Method A dynamic, age, sex and region-structured mathematical model of the worldwide HBV epidemic was constructed incorporating data on epidemiology, vaccination coverage, treatment, regional demography and the natural history of HBV. The model was used to generate predictions regarding incidence of new chronic HBV infections, prevalence and HBV related mortality under assumptions that interventions remain at current levels (‘status quo’). We then used the model to estimate the impact of scaling up of both prevention and treatment interventions, to establish what would be sufficient to bring HBV to the threshold of control and elimination by 2030.
Results The scale-up of infant HBV vaccination to date, is already driving a decrease in new infections, and if maintained at current levels, will have averted 1.2 M deaths by 2030. This will also result in a greater proportion of transmission being mother-to-child. Without further intervention, the number of persons living with HBV will remain at the same current high levels for the next 40–50 years and there will be 20 M HBV-related deaths by 2030. However, a 90% reduction in incidence of new chronic infections and 65% reduction in mortality could be achieved by 2030 with the scale-up of existing interventions: >95% coverage of infant vaccination, 80% coverage of birth dose vaccine and 73% coverage of treatment for all those eligible (implemented from c. 2020). This would amount to 13 M deaths averted worldwide by 2030, including 6 M cases of cancer. The global cost is forecast to peak at $7.5 B annually but decline rapidly after 2030, and could be accelerated if a cure is developed.
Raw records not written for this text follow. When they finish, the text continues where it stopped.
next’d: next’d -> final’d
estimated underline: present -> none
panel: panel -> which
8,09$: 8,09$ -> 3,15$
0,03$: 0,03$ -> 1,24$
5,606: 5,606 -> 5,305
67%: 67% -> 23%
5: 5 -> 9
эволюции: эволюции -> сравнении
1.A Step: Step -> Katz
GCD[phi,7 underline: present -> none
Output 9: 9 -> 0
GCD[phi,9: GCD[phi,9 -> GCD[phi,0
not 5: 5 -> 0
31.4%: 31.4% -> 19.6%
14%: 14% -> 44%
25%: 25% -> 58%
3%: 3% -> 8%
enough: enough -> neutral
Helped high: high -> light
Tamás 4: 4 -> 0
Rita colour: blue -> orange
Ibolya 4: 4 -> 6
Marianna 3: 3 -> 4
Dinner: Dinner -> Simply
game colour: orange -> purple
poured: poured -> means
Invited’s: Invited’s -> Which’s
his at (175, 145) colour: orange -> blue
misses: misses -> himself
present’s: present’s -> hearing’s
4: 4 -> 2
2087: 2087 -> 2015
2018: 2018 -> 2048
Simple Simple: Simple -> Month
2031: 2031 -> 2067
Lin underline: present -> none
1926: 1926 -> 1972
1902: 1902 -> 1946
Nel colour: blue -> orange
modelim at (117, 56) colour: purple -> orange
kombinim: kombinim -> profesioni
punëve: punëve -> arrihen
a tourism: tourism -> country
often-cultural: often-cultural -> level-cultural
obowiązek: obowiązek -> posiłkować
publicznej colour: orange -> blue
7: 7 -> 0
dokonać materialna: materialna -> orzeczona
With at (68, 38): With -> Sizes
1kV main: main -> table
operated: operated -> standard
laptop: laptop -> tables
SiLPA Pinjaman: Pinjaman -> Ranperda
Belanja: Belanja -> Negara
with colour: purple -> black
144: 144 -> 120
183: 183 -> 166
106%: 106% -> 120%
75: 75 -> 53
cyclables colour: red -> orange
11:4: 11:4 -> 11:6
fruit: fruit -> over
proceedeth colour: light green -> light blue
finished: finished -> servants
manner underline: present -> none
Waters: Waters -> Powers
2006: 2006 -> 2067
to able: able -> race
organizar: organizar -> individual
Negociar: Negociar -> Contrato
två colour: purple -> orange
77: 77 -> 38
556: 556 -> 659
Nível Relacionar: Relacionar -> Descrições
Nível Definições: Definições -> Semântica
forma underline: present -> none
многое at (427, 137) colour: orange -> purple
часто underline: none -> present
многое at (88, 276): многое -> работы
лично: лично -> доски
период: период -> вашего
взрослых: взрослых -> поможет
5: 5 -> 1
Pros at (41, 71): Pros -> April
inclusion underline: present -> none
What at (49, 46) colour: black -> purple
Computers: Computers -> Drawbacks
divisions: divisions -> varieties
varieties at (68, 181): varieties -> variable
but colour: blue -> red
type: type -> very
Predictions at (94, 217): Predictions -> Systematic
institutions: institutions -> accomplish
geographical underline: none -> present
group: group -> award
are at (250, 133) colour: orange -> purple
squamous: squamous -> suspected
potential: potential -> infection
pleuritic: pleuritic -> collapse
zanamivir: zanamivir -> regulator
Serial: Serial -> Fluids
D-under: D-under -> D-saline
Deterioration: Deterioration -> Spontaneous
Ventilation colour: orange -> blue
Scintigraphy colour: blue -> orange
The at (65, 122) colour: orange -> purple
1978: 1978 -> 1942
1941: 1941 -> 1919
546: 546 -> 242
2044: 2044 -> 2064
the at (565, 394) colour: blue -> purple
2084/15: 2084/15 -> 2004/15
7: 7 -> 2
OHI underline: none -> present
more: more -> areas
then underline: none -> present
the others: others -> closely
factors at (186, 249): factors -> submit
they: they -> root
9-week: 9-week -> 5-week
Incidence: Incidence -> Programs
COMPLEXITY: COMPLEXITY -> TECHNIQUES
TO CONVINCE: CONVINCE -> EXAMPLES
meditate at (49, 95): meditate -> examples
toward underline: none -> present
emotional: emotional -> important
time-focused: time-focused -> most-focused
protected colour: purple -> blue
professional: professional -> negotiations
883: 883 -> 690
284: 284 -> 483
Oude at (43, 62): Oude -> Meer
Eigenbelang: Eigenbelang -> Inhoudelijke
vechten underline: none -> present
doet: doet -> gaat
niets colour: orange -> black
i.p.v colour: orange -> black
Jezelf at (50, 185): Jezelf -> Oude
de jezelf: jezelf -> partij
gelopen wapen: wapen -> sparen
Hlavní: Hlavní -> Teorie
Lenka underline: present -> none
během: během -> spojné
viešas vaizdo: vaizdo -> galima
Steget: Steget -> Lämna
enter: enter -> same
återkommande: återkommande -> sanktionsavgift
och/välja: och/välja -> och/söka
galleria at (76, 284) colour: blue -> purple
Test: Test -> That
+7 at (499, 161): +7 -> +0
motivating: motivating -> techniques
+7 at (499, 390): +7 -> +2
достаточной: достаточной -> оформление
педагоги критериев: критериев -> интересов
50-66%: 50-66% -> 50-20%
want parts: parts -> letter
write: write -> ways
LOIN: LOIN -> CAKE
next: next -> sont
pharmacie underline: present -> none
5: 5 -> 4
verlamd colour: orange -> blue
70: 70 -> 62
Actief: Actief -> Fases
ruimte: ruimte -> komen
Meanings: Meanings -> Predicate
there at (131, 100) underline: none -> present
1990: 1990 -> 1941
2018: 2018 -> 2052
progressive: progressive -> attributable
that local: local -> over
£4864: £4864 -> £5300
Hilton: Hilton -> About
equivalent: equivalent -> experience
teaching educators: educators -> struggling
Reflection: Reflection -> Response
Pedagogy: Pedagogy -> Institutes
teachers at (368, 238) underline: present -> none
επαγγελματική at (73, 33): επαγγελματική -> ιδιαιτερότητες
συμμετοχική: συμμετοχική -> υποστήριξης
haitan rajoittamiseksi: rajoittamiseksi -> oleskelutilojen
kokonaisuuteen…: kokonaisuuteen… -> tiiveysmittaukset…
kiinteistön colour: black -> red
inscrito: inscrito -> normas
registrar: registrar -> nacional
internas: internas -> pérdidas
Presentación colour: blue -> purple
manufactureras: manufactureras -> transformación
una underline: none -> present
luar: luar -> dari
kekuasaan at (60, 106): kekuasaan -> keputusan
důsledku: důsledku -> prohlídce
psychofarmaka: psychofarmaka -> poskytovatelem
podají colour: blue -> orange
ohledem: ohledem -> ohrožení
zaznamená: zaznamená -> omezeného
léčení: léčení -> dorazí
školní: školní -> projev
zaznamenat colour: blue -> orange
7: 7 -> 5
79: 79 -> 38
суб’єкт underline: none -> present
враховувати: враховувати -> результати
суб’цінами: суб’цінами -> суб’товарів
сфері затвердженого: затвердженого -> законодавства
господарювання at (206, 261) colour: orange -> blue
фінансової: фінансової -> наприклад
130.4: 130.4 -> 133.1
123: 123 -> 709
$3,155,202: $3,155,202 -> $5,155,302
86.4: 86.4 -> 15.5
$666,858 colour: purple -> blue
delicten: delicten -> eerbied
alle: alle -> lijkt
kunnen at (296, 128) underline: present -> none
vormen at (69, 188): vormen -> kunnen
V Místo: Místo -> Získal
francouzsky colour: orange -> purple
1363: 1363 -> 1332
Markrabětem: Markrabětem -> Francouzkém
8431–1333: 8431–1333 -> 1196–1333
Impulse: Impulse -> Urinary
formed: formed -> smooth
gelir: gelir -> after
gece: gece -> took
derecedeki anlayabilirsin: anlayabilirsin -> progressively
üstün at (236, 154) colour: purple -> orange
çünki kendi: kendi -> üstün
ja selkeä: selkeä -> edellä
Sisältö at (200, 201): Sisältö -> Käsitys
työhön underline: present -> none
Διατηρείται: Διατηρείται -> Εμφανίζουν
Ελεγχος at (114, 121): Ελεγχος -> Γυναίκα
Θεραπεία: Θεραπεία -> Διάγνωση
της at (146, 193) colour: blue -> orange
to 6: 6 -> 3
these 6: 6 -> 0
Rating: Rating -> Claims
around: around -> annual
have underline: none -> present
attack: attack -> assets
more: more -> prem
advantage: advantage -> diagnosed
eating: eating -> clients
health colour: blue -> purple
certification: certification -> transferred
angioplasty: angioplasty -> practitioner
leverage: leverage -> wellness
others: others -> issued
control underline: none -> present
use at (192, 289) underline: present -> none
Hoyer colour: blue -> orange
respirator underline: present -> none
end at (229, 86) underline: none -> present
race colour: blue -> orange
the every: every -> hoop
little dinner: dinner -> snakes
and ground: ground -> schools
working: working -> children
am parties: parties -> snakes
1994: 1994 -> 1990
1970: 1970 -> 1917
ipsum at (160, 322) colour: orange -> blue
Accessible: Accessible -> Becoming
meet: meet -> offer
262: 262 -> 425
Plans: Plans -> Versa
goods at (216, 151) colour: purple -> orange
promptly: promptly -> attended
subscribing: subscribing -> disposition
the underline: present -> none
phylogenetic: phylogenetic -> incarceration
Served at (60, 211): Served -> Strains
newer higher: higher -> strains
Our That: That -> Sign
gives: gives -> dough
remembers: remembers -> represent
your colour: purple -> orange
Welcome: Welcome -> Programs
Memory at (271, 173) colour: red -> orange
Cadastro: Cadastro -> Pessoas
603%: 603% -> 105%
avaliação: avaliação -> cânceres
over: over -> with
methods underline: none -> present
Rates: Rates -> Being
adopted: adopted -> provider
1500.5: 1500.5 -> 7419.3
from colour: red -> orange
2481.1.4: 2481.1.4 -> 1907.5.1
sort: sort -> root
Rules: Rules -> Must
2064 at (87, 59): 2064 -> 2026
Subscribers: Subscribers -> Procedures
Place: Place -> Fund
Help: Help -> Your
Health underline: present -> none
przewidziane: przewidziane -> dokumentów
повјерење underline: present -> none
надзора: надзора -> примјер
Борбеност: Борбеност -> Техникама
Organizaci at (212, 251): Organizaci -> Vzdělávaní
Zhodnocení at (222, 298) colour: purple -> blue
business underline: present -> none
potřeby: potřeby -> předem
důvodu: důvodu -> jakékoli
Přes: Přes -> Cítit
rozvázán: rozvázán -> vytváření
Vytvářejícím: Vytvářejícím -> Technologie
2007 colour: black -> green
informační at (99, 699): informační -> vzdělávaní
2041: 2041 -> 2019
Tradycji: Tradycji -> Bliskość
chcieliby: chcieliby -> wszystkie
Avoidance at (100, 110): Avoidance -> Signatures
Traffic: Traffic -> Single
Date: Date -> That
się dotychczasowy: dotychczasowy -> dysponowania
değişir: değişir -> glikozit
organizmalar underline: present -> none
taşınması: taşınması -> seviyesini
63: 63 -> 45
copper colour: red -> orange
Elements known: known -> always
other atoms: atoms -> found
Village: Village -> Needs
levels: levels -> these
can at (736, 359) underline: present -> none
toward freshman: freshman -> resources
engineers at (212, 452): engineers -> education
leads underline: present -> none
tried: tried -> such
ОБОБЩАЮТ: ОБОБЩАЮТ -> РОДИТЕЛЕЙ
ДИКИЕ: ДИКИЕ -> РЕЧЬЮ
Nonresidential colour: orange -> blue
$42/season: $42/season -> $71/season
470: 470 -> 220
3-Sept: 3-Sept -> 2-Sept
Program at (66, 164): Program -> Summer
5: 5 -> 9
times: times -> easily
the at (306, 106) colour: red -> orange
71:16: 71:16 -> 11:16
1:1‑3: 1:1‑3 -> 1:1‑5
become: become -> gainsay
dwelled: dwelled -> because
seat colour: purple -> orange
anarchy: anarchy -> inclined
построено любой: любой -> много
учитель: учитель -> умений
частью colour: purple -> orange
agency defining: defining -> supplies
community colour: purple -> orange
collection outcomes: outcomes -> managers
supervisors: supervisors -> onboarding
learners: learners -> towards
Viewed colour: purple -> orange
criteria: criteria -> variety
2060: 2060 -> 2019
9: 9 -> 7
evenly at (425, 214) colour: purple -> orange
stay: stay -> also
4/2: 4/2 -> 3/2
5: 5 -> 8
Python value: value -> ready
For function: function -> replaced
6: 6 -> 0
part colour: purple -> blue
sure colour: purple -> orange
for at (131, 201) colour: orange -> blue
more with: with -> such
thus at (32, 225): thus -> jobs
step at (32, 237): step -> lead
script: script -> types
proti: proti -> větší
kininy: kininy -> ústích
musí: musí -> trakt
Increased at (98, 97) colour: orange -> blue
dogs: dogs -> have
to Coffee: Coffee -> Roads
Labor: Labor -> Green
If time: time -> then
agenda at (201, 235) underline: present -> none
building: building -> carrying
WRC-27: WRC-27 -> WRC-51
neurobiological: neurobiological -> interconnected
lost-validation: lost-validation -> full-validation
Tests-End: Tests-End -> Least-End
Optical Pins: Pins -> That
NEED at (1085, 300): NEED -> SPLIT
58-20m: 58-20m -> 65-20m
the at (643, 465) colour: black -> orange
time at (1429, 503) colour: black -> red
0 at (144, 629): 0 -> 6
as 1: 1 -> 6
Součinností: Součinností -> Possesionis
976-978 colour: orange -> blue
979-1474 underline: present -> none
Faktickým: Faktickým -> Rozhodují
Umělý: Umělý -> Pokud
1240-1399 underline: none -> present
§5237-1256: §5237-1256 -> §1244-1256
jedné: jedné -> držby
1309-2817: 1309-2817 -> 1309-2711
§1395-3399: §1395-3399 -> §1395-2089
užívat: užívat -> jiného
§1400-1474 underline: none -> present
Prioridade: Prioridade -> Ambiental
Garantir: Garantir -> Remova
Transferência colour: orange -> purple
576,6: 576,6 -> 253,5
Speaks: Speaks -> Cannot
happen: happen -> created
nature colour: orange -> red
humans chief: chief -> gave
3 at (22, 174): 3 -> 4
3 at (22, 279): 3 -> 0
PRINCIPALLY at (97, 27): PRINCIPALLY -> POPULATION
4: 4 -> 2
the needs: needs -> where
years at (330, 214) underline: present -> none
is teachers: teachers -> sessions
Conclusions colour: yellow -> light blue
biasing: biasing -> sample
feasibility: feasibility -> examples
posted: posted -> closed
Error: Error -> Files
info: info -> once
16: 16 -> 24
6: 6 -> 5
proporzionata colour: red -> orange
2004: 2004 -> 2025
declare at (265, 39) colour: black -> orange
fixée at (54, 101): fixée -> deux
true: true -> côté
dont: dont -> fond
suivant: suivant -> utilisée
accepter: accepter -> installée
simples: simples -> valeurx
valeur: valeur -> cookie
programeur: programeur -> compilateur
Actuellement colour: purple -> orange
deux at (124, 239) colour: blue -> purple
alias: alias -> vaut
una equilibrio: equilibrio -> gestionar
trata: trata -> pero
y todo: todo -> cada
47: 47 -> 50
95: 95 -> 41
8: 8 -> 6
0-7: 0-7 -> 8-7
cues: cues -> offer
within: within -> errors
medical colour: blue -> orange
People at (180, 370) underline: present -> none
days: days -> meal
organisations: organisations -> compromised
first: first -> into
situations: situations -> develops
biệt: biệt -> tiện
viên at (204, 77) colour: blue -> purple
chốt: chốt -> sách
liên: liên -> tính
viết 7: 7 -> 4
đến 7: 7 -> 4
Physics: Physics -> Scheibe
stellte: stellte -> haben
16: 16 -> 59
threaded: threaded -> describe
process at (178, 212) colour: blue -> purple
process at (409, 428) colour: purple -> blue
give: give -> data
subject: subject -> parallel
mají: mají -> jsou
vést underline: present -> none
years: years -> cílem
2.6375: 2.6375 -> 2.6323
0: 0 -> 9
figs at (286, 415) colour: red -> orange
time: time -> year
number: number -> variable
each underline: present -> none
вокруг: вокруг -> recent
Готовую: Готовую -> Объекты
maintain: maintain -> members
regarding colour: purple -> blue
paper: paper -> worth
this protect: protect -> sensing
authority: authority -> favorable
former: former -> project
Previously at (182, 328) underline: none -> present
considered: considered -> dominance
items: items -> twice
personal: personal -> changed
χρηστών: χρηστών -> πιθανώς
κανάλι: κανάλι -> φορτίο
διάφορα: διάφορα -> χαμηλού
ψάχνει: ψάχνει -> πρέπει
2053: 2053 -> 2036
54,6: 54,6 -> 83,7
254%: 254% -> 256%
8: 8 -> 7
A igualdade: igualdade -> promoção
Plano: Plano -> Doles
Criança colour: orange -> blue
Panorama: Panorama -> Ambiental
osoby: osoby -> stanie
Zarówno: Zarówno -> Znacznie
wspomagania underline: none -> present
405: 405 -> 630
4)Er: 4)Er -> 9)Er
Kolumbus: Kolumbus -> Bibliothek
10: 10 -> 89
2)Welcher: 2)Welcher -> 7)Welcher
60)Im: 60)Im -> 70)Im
Conclusion The fight against HBV through universal infant vaccination has scored major victories in reducing new infections in some settings but, without further intervention, prevalence and mortality will remain high for decades. However, expansion of vaccination and treatment could reduce deaths by 65% and transmission by 90%. Although the costs are high, they peak at lower values and decline more rapidly than those projected for other infectious diseases with similar burden.
Disclosure of interest None Declared.